Organizing for America, the Democratic grassroots group that helped elect Mr. Obama, says it has enlisted hundreds of thousands of Americans to rally behind a health overhaul by calling their neighbors, holding discussions in their homes and submitting their personal health-care stories into a national database.
"The level of support we've seen for our health-care effort is far greater than anything we've done up to this point," says Mitch Stewart, the group's director.
But Congress is running into problems determining how it will pay for the overhaul, which is expected to cost some $1.2 trillion over the next decade.
Some Republicans say Democrats are underestimating the cost of the proposed changes. "It's going to be shocking how much it's going to cost," said Sen. Orrin Hatch (R., Utah).
Another problem for Republicans is Mr. Obama's support for a new public health-insurance plan.
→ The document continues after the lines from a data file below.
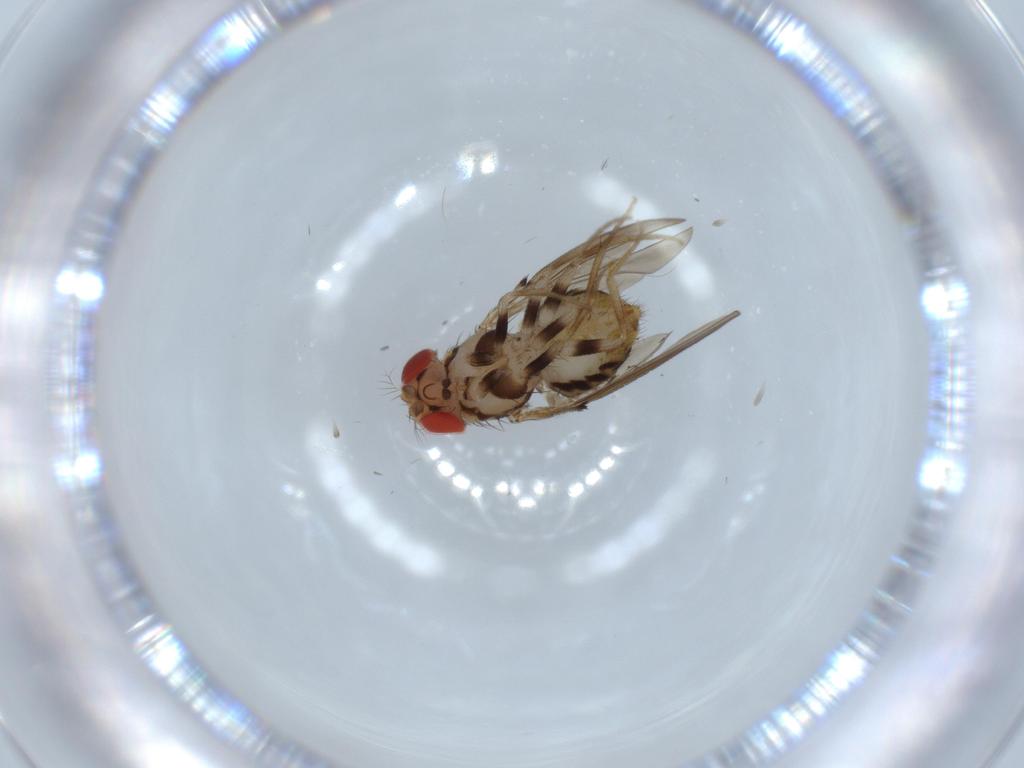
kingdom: Animalia
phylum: Arthropoda
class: Insecta
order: Diptera
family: Drosophilidae
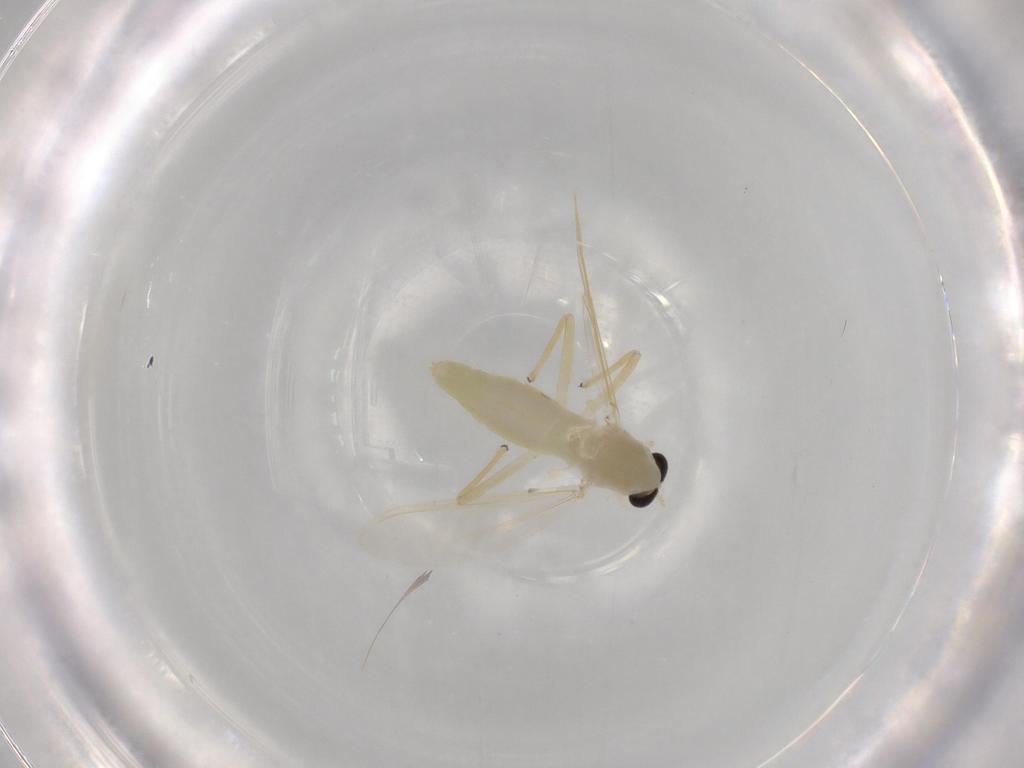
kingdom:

Democrats disagree about whether to have such a plan.
On Monday, nine Republicans from the Senate Finance Committee, led by Sen. Hatch, released a letter to President Obama saying the public plan would result in "a federal government takeover of our healthcare system."
Also on Monday, Sen. Kent Conrad (D., N.D.) outlined in a meeting with top senators a new proposal to create nonprofit insurance co-ops that would act as a public insurance plan for individuals and small employers, a Senate aide said. The government would provide loans or grants to help start the co-ops, according to a summary of the proposal.
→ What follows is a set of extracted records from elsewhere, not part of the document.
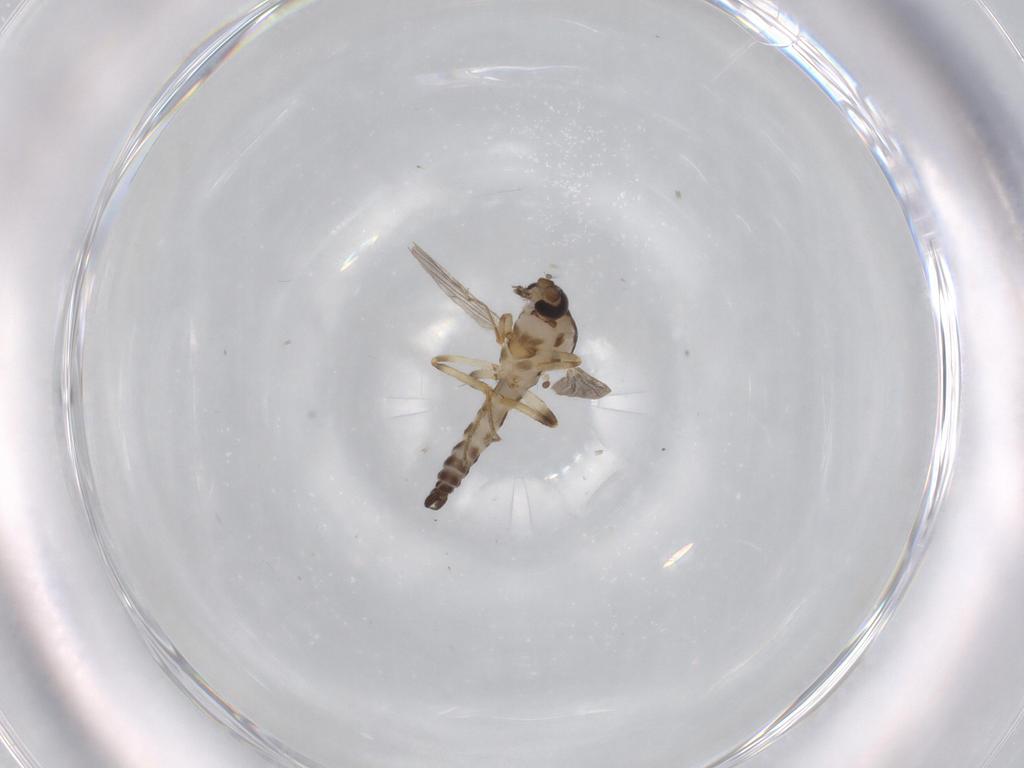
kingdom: Animalia
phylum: Arthropoda
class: Insecta
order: Diptera
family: Ceratopogonidae
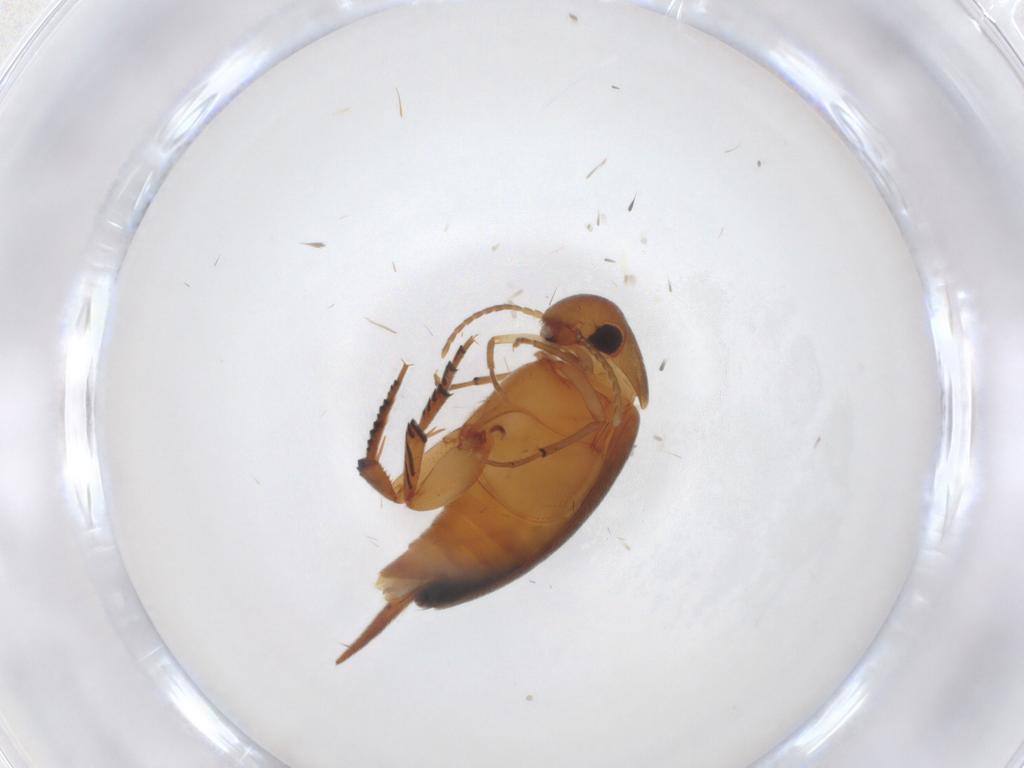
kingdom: Animalia
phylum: Arthropoda
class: Insecta
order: Coleoptera
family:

Lawmakers are also divided about whether to begin taxing health benefits to help pay for the changes, an idea Mr. Obama rejected during his campaign. A bipartisan proposal in the Senate Finance Committee calls for taxing employees who have particularly generous health benefits. That is meeting resistance from organized labor, whose members tend to have some of the nation's best health benefits.
The committee is also weighing whether to tax high-income employees on some portion of their health benefits.
There is considerable support among lawmakers and industry groups to begin requiring all Americans to have health insurance, with the exception of some low-income Americans. More controversial is whether business should face any requirements.
A draft of a bill led by Sen. Edward Kennedy (D., Mass.), chairman of the Health, Education, Labor and Pensions Committee, calls for a mandate on business to provide coverage or pay a penalty. That bill could be unveiled as early as this week.
Senate Finance Committee Chairman Max Baucus (D., Mont.) is trying to craft a bipartisan bill with Sen. Chuck Grassley of Iowa, the ranking Republican on the committee.
The effort to write a bill is gaining steam in the House. Three top committee chairmen -- Reps. Charles Rangel (D., N.Y.) of the House Ways and Means Committee, Henry Waxman (D., Calif.) of Energy and Commerce, and George Miller (D., Calif.) of Education and Labor -- are set to brief a full caucus of House Democrats Tuesday on efforts to develop a plan.
The three chairmen are backing a bill that would create a public option that would compete in the marketplace against private insurers.
Mr. Rangel said the legislation would include a mandate that employers and individuals buy coverage, and would include incentives to help small businesses comply. The legislation would also create an exchange through which consumers could shop for insurance.